> **Set task**
Put every line of the data below into a JSON list of strings, with one string for each line and any blank lines left out.

— Begin Stored rows —

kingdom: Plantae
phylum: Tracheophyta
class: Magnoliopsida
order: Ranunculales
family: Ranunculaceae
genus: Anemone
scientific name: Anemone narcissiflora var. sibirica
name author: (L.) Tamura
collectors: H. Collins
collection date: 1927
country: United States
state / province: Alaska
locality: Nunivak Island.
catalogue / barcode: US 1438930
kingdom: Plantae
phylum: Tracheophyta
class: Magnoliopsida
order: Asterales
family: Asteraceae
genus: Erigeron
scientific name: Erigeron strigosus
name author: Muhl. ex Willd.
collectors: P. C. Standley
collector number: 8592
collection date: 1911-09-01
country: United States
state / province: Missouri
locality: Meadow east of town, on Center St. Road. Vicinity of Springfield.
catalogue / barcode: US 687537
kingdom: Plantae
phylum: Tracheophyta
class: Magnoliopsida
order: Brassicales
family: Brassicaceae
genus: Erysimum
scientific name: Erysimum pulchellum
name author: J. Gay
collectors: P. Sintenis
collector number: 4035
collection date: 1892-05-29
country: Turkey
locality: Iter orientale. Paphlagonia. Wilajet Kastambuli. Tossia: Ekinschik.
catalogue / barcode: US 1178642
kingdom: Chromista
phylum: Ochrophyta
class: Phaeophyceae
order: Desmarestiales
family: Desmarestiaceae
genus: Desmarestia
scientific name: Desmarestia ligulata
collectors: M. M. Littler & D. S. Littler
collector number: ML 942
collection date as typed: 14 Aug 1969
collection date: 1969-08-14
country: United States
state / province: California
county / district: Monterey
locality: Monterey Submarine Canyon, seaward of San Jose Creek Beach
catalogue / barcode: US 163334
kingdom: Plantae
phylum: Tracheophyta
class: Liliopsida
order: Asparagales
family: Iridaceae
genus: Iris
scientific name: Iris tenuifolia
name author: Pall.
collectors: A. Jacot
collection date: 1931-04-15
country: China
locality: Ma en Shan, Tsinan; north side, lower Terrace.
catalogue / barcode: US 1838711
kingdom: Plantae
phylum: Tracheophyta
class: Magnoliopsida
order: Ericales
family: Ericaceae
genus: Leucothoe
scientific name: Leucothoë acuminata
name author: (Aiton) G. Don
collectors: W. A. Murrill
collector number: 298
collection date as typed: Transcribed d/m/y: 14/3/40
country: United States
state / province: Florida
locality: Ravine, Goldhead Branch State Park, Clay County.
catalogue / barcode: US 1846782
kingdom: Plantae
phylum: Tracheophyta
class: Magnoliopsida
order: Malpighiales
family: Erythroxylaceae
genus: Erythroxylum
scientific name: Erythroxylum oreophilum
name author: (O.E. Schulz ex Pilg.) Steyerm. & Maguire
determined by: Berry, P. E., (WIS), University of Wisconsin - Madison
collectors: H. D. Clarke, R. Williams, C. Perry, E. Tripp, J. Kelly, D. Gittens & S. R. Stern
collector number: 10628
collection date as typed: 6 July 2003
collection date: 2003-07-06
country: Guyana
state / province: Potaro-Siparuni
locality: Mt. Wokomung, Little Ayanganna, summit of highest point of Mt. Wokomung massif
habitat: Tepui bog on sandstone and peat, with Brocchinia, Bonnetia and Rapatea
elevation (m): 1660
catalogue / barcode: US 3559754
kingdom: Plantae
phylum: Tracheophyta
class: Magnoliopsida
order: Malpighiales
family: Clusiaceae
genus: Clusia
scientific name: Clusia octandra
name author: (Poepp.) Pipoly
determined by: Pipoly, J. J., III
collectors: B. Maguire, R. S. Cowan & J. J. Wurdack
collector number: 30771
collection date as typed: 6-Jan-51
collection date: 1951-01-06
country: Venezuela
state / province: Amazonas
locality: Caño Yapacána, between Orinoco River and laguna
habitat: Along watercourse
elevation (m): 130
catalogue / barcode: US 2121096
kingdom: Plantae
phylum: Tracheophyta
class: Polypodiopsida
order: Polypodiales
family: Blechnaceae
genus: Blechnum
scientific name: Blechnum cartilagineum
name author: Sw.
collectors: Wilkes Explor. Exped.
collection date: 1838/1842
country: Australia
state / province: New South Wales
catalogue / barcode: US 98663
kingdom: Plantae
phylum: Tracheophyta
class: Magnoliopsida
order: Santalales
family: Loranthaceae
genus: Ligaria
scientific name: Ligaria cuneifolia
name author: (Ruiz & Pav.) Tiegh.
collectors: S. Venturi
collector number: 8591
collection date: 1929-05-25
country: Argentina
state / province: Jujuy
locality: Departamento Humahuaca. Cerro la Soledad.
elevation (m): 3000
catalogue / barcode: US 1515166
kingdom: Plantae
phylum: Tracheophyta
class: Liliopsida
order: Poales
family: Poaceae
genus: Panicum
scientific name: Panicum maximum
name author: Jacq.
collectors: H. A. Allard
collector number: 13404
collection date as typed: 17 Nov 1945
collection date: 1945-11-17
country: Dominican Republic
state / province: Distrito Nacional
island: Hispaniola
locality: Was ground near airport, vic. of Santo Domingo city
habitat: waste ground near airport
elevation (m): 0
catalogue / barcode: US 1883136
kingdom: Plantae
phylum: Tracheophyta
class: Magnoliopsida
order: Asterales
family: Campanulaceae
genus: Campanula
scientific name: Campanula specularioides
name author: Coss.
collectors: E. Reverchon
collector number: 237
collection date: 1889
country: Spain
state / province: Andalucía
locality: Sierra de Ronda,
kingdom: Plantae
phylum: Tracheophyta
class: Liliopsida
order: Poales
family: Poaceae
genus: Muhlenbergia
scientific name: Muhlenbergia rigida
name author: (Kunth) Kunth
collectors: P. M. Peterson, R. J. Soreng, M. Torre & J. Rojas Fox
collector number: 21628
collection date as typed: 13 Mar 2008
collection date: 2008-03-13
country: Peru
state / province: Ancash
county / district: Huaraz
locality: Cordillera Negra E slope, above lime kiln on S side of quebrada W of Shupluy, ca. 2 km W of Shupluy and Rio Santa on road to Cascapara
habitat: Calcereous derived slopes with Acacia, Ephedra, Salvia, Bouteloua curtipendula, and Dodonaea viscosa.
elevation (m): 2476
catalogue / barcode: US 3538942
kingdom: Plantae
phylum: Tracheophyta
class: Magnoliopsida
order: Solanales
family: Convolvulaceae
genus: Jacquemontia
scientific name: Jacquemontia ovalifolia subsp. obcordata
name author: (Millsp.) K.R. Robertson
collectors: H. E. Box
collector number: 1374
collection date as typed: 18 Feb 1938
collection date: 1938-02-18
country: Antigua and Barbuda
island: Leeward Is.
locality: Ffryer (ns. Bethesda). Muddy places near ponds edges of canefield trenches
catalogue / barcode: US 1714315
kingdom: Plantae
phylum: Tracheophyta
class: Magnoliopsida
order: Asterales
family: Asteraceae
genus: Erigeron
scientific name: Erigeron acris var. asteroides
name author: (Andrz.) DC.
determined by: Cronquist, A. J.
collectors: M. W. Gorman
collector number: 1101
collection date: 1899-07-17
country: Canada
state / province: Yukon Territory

— End Stored rows —

> **Exercise answer**
[
  "kingdom: Plantae",
  "phylum: Tracheophyta",
  "class: Magnoliopsida",
  "order: Ranunculales",
  "family: Ranunculaceae",
  "genus: Anemone",
  "scientific name: Anemone narcissiflora var. sibirica",
  "name author: (L.) Tamura",
  "collectors: H. Collins",
  "collection date: 1927",
  "country: United States",
  "state / province: Alaska",
  "locality: Nunivak Island.",
  "catalogue / barcode: US 1438930",
  "kingdom: Plantae",
  "phylum: Tracheophyta",
  "class: Magnoliopsida",
  "order: Asterales",
  "family: Asteraceae",
  "genus: Erigeron",
  "scientific name: Erigeron strigosus",
  "name author: Muhl. ex Willd.",
  "collectors: P. C. Standley",
  "collector number: 8592",
  "collection date: 1911-09-01",
  "country: United States",
  "state / province: Missouri",
  "locality: Meadow east of town, on Center St. Road. Vicinity of Springfield.",
  "catalogue / barcode: US 687537",
  "kingdom: Plantae",
  "phylum: Tracheophyta",
  "class: Magnoliopsida",
  "order: Brassicales",
  "family: Brassicaceae",
  "genus: Erysimum",
  "scientific name: Erysimum pulchellum",
  "name author: J. Gay",
  "collectors: P. Sintenis",
  "collector number: 4035",
  "collection date: 1892-05-29",
  "country: Turkey",
  "locality: Iter orientale. Paphlagonia. Wilajet Kastambuli. Tossia: Ekinschik.",
  "catalogue / barcode: US 1178642",
  "kingdom: Chromista",
  "phylum: Ochrophyta",
  "class: Phaeophyceae",
  "order: Desmarestiales",
  "family: Desmarestiaceae",
  "genus: Desmarestia",
  "scientific name: Desmarestia ligulata",
  "collectors: M. M. Littler & D. S. Littler",
  "collector number: ML 942",
  "collection date as typed: 14 Aug 1969",
  "collection date: 1969-08-14",
  "country: United States",
  "state / province: California",
  "county / district: Monterey",
  "locality: Monterey Submarine Canyon, seaward of San Jose Creek Beach",
  "catalogue / barcode: US 163334",
  "kingdom: Plantae",
  "phylum: Tracheophyta",
  "class: Liliopsida",
  "order: Asparagales",
  "family: Iridaceae",
  "genus: Iris",
  "scientific name: Iris tenuifolia",
  "name author: Pall.",
  "collectors: A. Jacot",
  "collection date: 1931-04-15",
  "country: China",
  "locality: Ma en Shan, Tsinan; north side, lower Terrace.",
  "catalogue / barcode: US 1838711",
  "kingdom: Plantae",
  "phylum: Tracheophyta",
  "class: Magnoliopsida",
  "order: Ericales",
  "family: Ericaceae",
  "genus: Leucothoe",
  "scientific name: Leucothoë acuminata",
  "name author: (Aiton) G. Don",
  "collectors: W. A. Murrill",
  "collector number: 298",
  "collection date as typed: Transcribed d/m/y: 14/3/40",
  "country: United States",
  "state / province: Florida",
  "locality: Ravine, Goldhead Branch State Park, Clay County.",
  "catalogue / barcode: US 1846782",
  "kingdom: Plantae",
  "phylum: Tracheophyta",
  "class: Magnoliopsida",
  "order: Malpighiales",
  "family: Erythroxylaceae",
  "genus: Erythroxylum",
  "scientific name: Erythroxylum oreophilum",
  "name author: (O.E. Schulz ex Pilg.) Steyerm. & Maguire",
  "determined by: Berry, P. E., (WIS), University of Wisconsin - Madison",
  "collectors: H. D. Clarke, R. Williams, C. Perry, E. Tripp, J. Kelly, D. Gittens & S. R. Stern",
  "collector number: 10628",
  "collection date as typed: 6 July 2003",
  "collection date: 2003-07-06",
  "country: Guyana",
  "state / province: Potaro-Siparuni",
  "locality: Mt. Wokomung, Little Ayanganna, summit of highest point of Mt. Wokomung massif",
  "habitat: Tepui bog on sandstone and peat, with Brocchinia, Bonnetia and Rapatea",
  "elevation (m): 1660",
  "catalogue / barcode: US 3559754",
  "kingdom: Plantae",
  "phylum: Tracheophyta",
  "class: Magnoliopsida",
  "order: Malpighiales",
  "family: Clusiaceae",
  "genus: Clusia",
  "scientific name: Clusia octandra",
  "name author: (Poepp.) Pipoly",
  "determined by: Pipoly, J. J., III",
  "collectors: B. Maguire, R. S. Cowan & J. J. Wurdack",
  "collector number: 30771",
  "collection date as typed: 6-Jan-51",
  "collection date: 1951-01-06",
  "country: Venezuela",
  "state / province: Amazonas",
  "locality: Caño Yapacána, between Orinoco River and laguna",
  "habitat: Along watercourse",
  "elevation (m): 130",
  "catalogue / barcode: US 2121096",
  "kingdom: Plantae",
  "phylum: Tracheophyta",
  "class: Polypodiopsida",
  "order: Polypodiales",
  "family: Blechnaceae",
  "genus: Blechnum",
  "scientific name: Blechnum cartilagineum",
  "name author: Sw.",
  "collectors: Wilkes Explor. Exped.",
  "collection date: 1838/1842",
  "country: Australia",
  "state / province: New South Wales",
  "catalogue / barcode: US 98663",
  "kingdom: Plantae",
  "phylum: Tracheophyta",
  "class: Magnoliopsida",
  "order: Santalales",
  "family: Loranthaceae",
  "genus: Ligaria",
  "scientific name: Ligaria cuneifolia",
  "name author: (Ruiz & Pav.) Tiegh.",
  "collectors: S. Venturi",
  "collector number: 8591",
  "collection date: 1929-05-25",
  "country: Argentina",
  "state / province: Jujuy",
  "locality: Departamento Humahuaca. Cerro la Soledad.",
  "elevation (m): 3000",
  "catalogue / barcode: US 1515166",
  "kingdom: Plantae",
  "phylum: Tracheophyta",
  "class: Liliopsida",
  "order: Poales",
  "family: Poaceae",
  "genus: Panicum",
  "scientific name: Panicum maximum",
  "name author: Jacq.",
  "collectors: H. A. Allard",
  "collector number: 13404",
  "collection date as typed: 17 Nov 1945",
  "collection date: 1945-11-17",
  "country: Dominican Republic",
  "state / province: Distrito Nacional",
  "island: Hispaniola",
  "locality: Was ground near airport, vic. of Santo Domingo city",
  "habitat: waste ground near airport",
  "elevation (m): 0",
  "catalogue / barcode: US 1883136",
  "kingdom: Plantae",
  "phylum: Tracheophyta",
  "class: Magnoliopsida",
  "order: Asterales",
  "family: Campanulaceae",
  "genus: Campanula",
  "scientific name: Campanula specularioides",
  "name author: Coss.",
  "collectors: E. Reverchon",
  "collector number: 237",
  "collection date: 1889",
  "country: Spain",
  "state / province: Andalucía",
  "locality: Sierra de Ronda,",
  "kingdom: Plantae",
  "phylum: Tracheophyta",
  "class: Liliopsida",
  "order: Poales",
  "family: Poaceae",
  "genus: Muhlenbergia",
  "scientific name: Muhlenbergia rigida",
  "name author: (Kunth) Kunth",
  "collectors: P. M. Peterson, R. J. Soreng, M. Torre & J. Rojas Fox",
  "collector number: 21628",
  "collection date as typed: 13 Mar 2008",
  "collection date: 2008-03-13",
  "country: Peru",
  "state / province: Ancash",
  "county / district: Huaraz",
  "locality: Cordillera Negra E slope, above lime kiln on S side of quebrada W of Shupluy, ca. 2 km W of Shupluy and Rio Santa on road to Cascapara",
  "habitat: Calcereous derived slopes with Acacia, Ephedra, Salvia, Bouteloua curtipendula, and Dodonaea viscosa.",
  "elevation (m): 2476",
  "catalogue / barcode: US 3538942",
  "kingdom: Plantae",
  "phylum: Tracheophyta",
  "class: Magnoliopsida",
  "order: Solanales",
  "family: Convolvulaceae",
  "genus: Jacquemontia",
  "scientific name: Jacquemontia ovalifolia subsp. obcordata",
  "name author: (Millsp.) K.R. Robertson",
  "collectors: H. E. Box",
  "collector number: 1374",
  "collection date as typed: 18 Feb 1938",
  "collection date: 1938-02-18",
  "country: Antigua and Barbuda",
  "island: Leeward Is.",
  "locality: Ffryer (ns. Bethesda). Muddy places near ponds edges of canefield trenches",
  "catalogue / barcode: US 1714315",
  "kingdom: Plantae",
  "phylum: Tracheophyta",
  "class: Magnoliopsida",
  "order: Asterales",
  "family: Asteraceae",
  "genus: Erigeron",
  "scientific name: Erigeron acris var. asteroides",
  "name author: (Andrz.) DC.",
  "determined by: Cronquist, A. J.",
  "collectors: M. W. Gorman",
  "collector number: 1101",
  "collection date: 1899-07-17",
  "country: Canada",
  "state / province: Yukon Territory"
]